Baseball prospect development intriguing

For the casual sports observer, last week’s Major League Baseball draft is at the bottom rung compared to the other major pro leagues in North America.
Unlike the trio of Seth Jones, Nathan MacKinnon, and Jonathan Drouin, who are widely expected to go in the top three spots of this month’s NHL draft and play in their rookie season, the top picks in the MLB draft won’t be making their first appearance on the big-league roster for a couple of years.
While that may seem strange to some, for those who follow the development of baseball players, it’s all just part of the process of making it to “the show.”

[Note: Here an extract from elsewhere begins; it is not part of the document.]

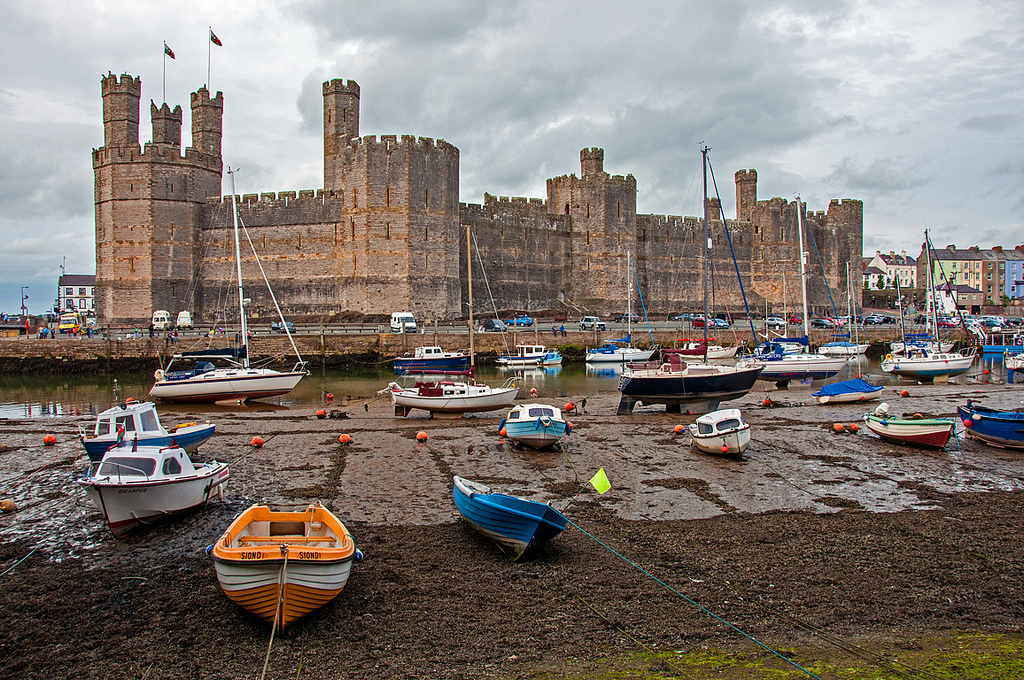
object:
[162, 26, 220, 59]
two flags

“I find it extremely interesting as to how you can take the top player on a high school team, and they are not even close to stepping onto the same field as the players who are in the lowest levels of the minor leagues,” said Jason Parks, director of minor league and player development content for Baseball Prospectus.

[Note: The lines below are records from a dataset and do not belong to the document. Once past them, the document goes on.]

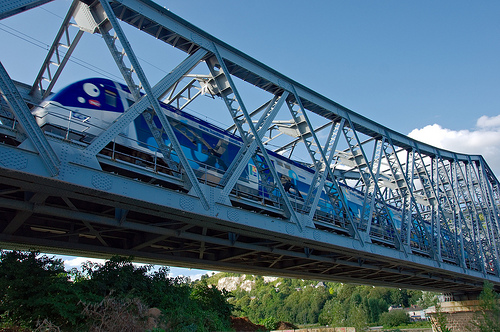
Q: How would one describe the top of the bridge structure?
A: Curved beam.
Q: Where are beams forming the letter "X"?
A: Side of bridge.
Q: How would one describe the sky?
A: Mostly clear.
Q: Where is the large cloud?
A: Behind the bridge.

“The difference between the levels of talent is extreme, as is the attrition rate itself, and one of the things that I love about baseball is that it is a game of failure,” Parks added.
“The developmental system itself is a mechanism that encourages failure and the recovery from that failure to take steps forward, and how the players respond to those challenges,” he noted.

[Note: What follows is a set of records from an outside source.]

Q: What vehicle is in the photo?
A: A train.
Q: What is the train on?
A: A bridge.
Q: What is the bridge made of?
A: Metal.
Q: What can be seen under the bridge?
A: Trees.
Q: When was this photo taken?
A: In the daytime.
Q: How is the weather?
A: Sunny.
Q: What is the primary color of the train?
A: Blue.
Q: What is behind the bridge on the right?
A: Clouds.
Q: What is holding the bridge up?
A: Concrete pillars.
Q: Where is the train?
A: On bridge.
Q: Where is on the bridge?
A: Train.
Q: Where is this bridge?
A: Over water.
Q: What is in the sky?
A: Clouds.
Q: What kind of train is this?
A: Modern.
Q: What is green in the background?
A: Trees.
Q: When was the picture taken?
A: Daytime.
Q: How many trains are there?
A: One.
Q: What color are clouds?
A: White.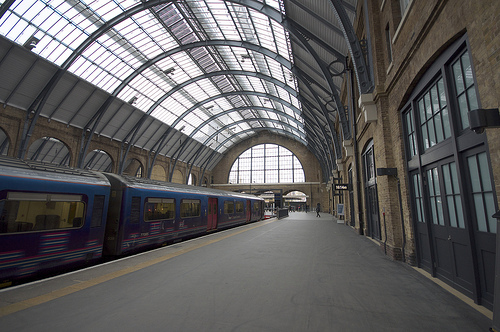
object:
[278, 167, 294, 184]
window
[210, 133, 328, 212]
terminal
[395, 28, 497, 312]
doors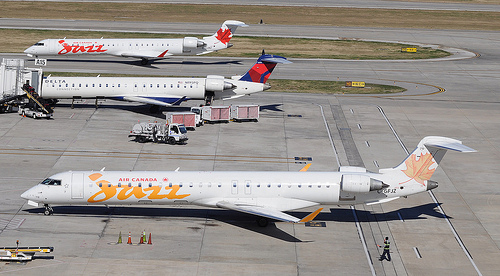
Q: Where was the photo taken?
A: It was taken at the airport.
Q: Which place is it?
A: It is an airport.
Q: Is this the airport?
A: Yes, it is the airport.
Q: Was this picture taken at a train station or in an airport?
A: It was taken at an airport.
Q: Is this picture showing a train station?
A: No, the picture is showing an airport.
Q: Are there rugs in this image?
A: No, there are no rugs.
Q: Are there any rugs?
A: No, there are no rugs.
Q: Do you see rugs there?
A: No, there are no rugs.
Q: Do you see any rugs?
A: No, there are no rugs.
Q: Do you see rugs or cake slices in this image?
A: No, there are no rugs or cake slices.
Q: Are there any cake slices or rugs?
A: No, there are no rugs or cake slices.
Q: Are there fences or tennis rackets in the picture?
A: No, there are no fences or tennis rackets.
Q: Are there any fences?
A: No, there are no fences.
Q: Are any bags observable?
A: No, there are no bags.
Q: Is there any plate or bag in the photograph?
A: No, there are no bags or plates.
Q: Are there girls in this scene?
A: No, there are no girls.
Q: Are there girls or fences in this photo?
A: No, there are no girls or fences.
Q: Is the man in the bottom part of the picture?
A: Yes, the man is in the bottom of the image.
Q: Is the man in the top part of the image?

While most fans won’t know much about their prospects until just before they get the call up to the major-league roster, there are some players whose hype alone means that many supporters want them to make their debut right away.
One of those players is 19-year-old Minnesota Twins’ outfielder Byron Buxton, who is tearing up the Midwest League for the Twins’ ‘A’ team in Cedar Rapids, Iowa, and quickly has become the most talked about prospect in the minor leagues.
“Well, I want Buxton up, too, but that’s entirely for selfish reasons as he can be really special,” Parks joked.
“When I’m talking to fans about prospects, they get excited about it because it represents the future and hope, and that is something that is very easy to sell,” he reasoned.
“I can talk about how awesome Buxton is doing but for those Twins’ fans watching their major-league team struggle, that hope is not enough as they can’t see it yet.
“They want to know when they are going to witness it for themselves,” Parks conceded. “They want to see a player like that make an impact on their team and help them in a positive manner.”
The hype around top prospects also has become more increased over the last couple of years, especially after Mike Trout of the L.A. Angels and Bryce Harper of the Washington Nationals put up monster rookie seasons in 2012 when they were 20 and 19 years of age, respectively.
“When you have guys like Trout, Harper, and [Manny] Machado [of the Baltimore Orioles] playing as well as they are at such a young age, that is going to alter people’s perceptions a little bit,” Parks said.
“Those guys are special for a reason, and the player that your favourite team just drafted is probably not going to be one of those people,” he stressed.
Those top prospects often don’t even make it to the big leagues for the team that signed them after the draft. Some are dealt to get big named major-league talent in trades, such as what the Toronto Blue Jays did over this past off-season.
“They had been very aggressive in how they had built up their talent pool when it came to prospects, but they are just commodities,” Parks explained.
“The Jays had reached that point where they decided to push a little bit, and they made the trade where they acquired nearly the entire [Miami] Marlins’ team because they felt it was a time where they needed to win at a major-league level.
“Having a ton of talent at the minor-league level is great, but you have to eventually win at the major leagues,” Parks added.
“And I liked the ways that the Jays did it even though they are struggling at the moment.”
When it comes the first round of last Thursday’s draft, Parks was quick to point out that it’s hard to evaluate so soon after the fact and what is going to happen in the next few years with each player, but he feels there is a chance that some of those selected may make an impact in the big leagues one day.
“I thought the [Houston] Astros took it safe with taking [pitcher] Mark Appel number one, as there wasn’t a class with a true first overall guy.
“And while Jonathan Gray [who was taken third overall by Colorado] has better stuff, he also more questions marks around him,” Parks explained.
“I loved what the [Chicago] Cubs did going with [third baseman Kris] Bryant at number two,” he added.
“For an organization that is starving for pitching talent, they took the best player available as they understand that you can package together your top potential talent for a big-league picture, which is what they Royals did with trading Wil Myers to Tampa Bay.
“But I really loved what the [St. Louis] Cardinals did, especially when they took [pitcher] Rob Kaminsky at No. 28, as he was a top-10 talent who fell because he is a six-foot lefty as size is something that teams have a bias about sometimes,” Parks continued.
“However, Kaminsky is a guy who can get it up to 95 m.p.h., has a ‘hammer’ curve-ball, and was one of the best college arms in the draft,” said Parks.
“And I guarantee that he’s going to make teams hurt as the Cardinals are going to develop him well like they have with nearly everybody in their system.”